--- Exercise A ---
Copy the passage of the Extension history leaflet that starts at "Operational Principles of" and ends at "Extension's underlying principles.", word for word.
--- Exercise B ---
In the Extension history leaflet, turn the paragraph beginning "In 1914, in response to successes of the experiment stations" into a short bulleted list that keeps its main facts.

--- Extracted text ---
>>>>>

IMPACT Leaflet No. 9
The History and Philosophy of Extension
Charles St Clair, Community Development Specialist
Historical Context for Extension
For 100 years, University of Missouri Extension's mission has been the dissemination of information and knowledge derived from research, study and practical experience to help people lead more productive and satisfying lives. Extension is a part of an educational system that is committed to enhancing human potential in a changing social and economic environment.
1862 Morrill Act
The Cooperative Extension Service was established in 1914 with the passage of the Smith-Lever Act, but a number of laws passed prior to that contributed to extension's present form. The first of those was the Morrill Act of 1862, which created the land-grant university system. When the Morrill Act was passed, few people could have guessed its impact on the nation. The system it created effectively brought the opportunity for university education and vocational skills to all citizens. A uniquely American system, land-grant universities serve as catalysts for growth and change in the states they serve.
1890 Morrill Act
Twenty-eight years later, a second Morrill Act added institutions that primarily served minority students and increased funds available to the original universities. Today, each state and territories of the United States have a land-grant university, and 17 states have an 1890 institution.
From the early focus on vocational education, particularly in business, agriculture and the trades, the land-grant institutions have expanded their mission to include three primary functions: resident teaching at the undergraduate and graduate level; research, both basic and applied, in response to the specific needs of the state; and extension of knowledge to all people of the state.
The Hatch Act
The third major piece of legislation that has shaped Extension is the Hatch Act, introduced by William H. Hatch of Missouri. Passed in 1887, the Hatch Act authorized establishment of agricultural experiment stations to expand research capabilities of the land-grant universities. The experiment stations engage in a variety of research projects and communicate their results to farmers around the state.
In 1914, in response to successes of the experiment stations, awareness of the need for new methods of information dissemination and the growing influence of the Progressive Movement in areas of social concern, the Smith-Lever Act was passed. It established the Cooperative Extension Service as a partnership among federal, state and local governments. Congress directed the land-grant colleges and the U.S. Department of Agriculture to work together to establish a new program to provide for both the "practical and liberal higher education of all Americans."
Over the years, the original act has been amended a number of times, but the intent has not. "As Extension's social context has changed, congressional legislation and the people's involvement in Extension have modified and expanded the clientele and curriculum. What has not changed is Extension's essential nature as a non-formal educational resource for the development of individuals, families and communities in a democratic society." ("Working With Our Publics," 1988).
The Philosophical Basis of University of Missouri Extension
What is Extension?
Extension is an integral part of the national land-grant system. In Missouri, University of Missouri Extension is an equal partner with other divisions of the University of Missouri System and Lincoln University.
The mission of University of Missouri Extension is to serve Missouri by extending the research-based knowledge and problem-solving resources of the University of Missouri and Lincoln University to focus on high priority needs of people throughout the state.
Operational Principles of Extension
Any organization that has endured and prospered for more than three-quarters of a century, as University Extension has, must be established on a well-developed set of operating principles. While there is no definitive statement of the guiding precepts of Extension, the following, derived from a variety of sources, includes the most generally agreed upon aspects of Extension's underlying principles.

<<<<<

--- Given data ---
>>>>>

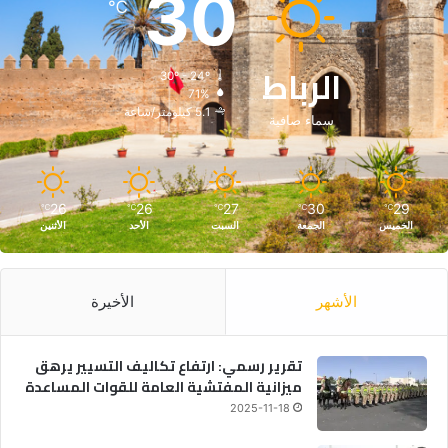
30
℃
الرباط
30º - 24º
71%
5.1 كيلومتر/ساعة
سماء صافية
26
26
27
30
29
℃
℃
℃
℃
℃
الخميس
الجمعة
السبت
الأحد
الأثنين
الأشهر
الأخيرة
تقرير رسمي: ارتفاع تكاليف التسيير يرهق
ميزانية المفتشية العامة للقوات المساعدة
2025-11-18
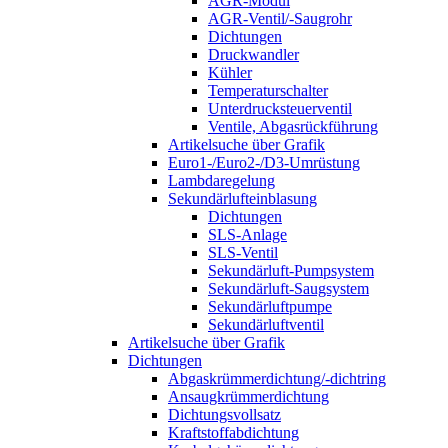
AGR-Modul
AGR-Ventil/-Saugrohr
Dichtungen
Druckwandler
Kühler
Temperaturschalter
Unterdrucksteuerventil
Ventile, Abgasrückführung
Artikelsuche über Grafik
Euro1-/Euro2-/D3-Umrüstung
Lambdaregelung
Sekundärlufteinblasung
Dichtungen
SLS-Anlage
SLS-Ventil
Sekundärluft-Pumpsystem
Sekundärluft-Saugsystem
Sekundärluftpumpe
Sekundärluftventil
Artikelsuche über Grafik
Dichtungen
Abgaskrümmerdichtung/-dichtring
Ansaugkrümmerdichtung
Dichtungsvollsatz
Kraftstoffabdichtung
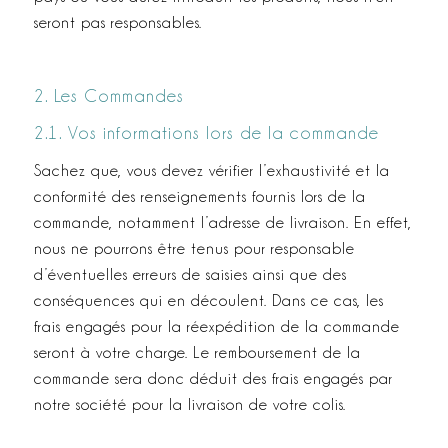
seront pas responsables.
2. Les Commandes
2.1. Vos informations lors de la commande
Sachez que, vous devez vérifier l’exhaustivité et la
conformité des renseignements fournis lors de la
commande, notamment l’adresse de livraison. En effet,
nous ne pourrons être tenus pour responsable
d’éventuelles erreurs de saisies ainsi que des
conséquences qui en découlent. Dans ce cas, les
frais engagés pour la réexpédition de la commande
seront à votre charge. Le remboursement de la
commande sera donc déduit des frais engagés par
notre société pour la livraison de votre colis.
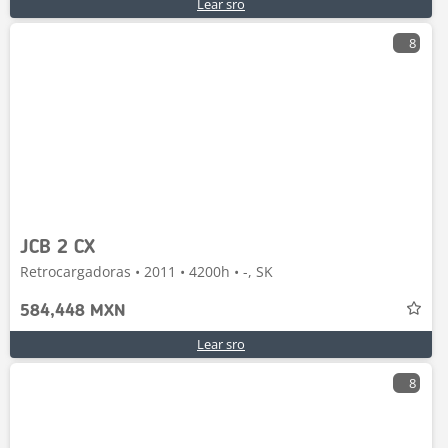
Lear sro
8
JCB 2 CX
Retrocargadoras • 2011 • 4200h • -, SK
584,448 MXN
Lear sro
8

<<<<<
>>>>>

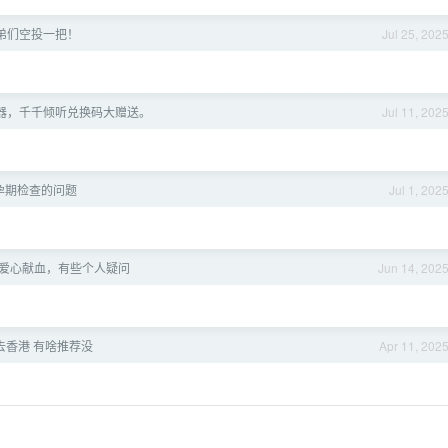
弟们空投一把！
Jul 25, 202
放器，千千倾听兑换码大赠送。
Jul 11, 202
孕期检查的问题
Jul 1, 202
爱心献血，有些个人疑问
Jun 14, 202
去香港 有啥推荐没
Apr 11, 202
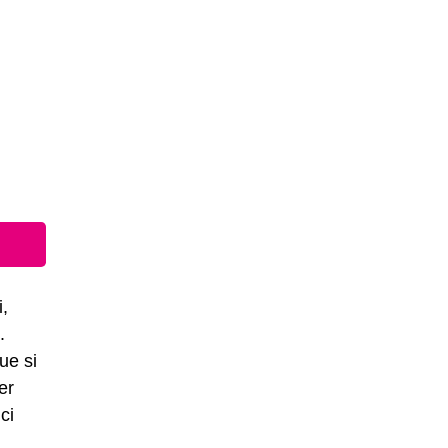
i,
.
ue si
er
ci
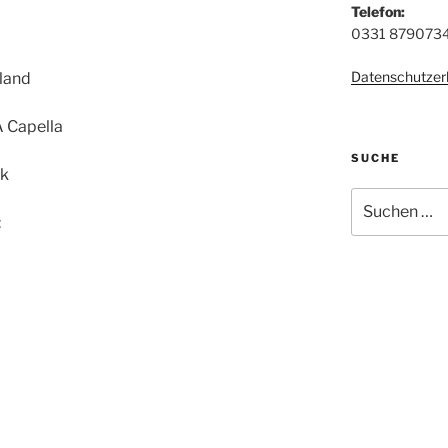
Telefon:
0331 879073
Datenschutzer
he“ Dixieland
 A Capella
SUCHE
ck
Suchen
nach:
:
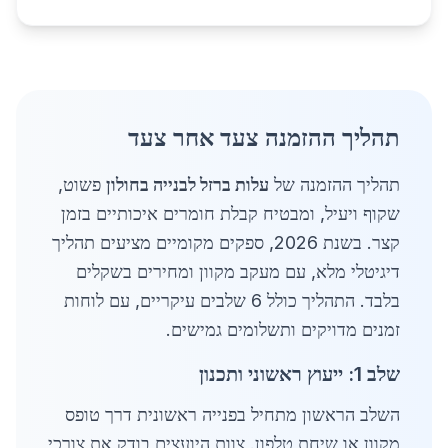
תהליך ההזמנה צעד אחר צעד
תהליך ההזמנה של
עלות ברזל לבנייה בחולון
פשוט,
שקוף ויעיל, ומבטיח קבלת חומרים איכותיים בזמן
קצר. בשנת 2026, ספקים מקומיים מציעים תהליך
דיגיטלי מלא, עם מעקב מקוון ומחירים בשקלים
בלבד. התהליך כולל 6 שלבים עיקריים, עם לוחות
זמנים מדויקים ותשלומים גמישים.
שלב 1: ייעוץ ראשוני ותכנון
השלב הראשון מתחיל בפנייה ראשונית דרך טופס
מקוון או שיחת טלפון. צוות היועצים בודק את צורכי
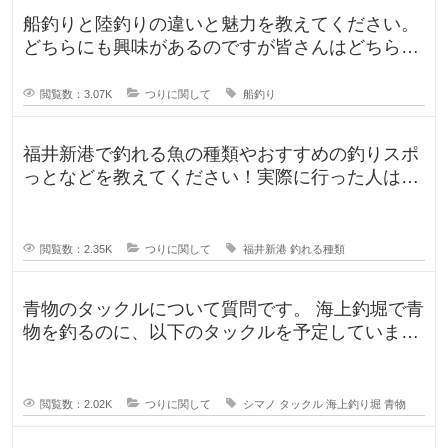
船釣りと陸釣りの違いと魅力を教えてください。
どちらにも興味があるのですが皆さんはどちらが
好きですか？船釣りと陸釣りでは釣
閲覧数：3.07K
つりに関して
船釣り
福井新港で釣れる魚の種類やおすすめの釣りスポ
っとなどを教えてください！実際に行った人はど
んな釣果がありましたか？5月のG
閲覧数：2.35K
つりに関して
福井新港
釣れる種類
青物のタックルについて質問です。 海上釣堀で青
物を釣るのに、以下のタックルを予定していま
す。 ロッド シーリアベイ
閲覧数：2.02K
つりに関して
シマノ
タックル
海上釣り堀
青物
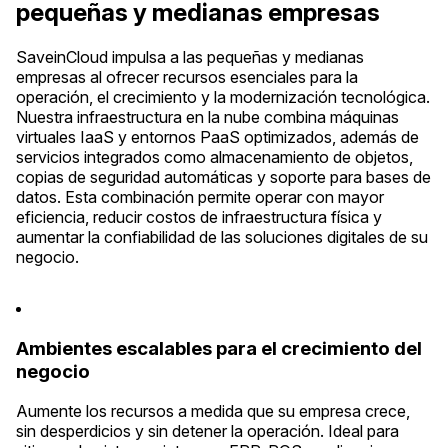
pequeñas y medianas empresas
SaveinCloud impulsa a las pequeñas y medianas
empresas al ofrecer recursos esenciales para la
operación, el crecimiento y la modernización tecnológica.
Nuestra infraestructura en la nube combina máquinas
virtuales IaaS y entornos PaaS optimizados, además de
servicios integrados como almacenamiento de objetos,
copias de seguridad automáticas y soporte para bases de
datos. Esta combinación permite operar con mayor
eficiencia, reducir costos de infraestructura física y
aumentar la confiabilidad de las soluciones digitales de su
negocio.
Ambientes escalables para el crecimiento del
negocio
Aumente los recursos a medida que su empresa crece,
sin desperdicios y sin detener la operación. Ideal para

<<<<<

--- Answer space A ---
Operational Principles of Extension
Any organization that has endured and prospered for more than three-quarters of a century, as University Extension has, must be established on a well-developed set of operating principles. While there is no definitive statement of the guiding precepts of Extension, the following, derived from a variety of sources, includes the most generally agreed upon aspects of Extension's underlying principles.

--- Answer space B ---
- The Smith-Lever Act was passed in 1914.
- It responded to three things: the successes of the experiment stations, awareness of the need for new methods of information dissemination, and the growing influence of the Progressive Movement in areas of social concern.
- It established the Cooperative Extension Service as a partnership among federal, state and local governments.
- Congress directed the land-grant colleges and the U.S. Department of Agriculture to work together on a new program providing for the "practical and liberal higher education of all Americans."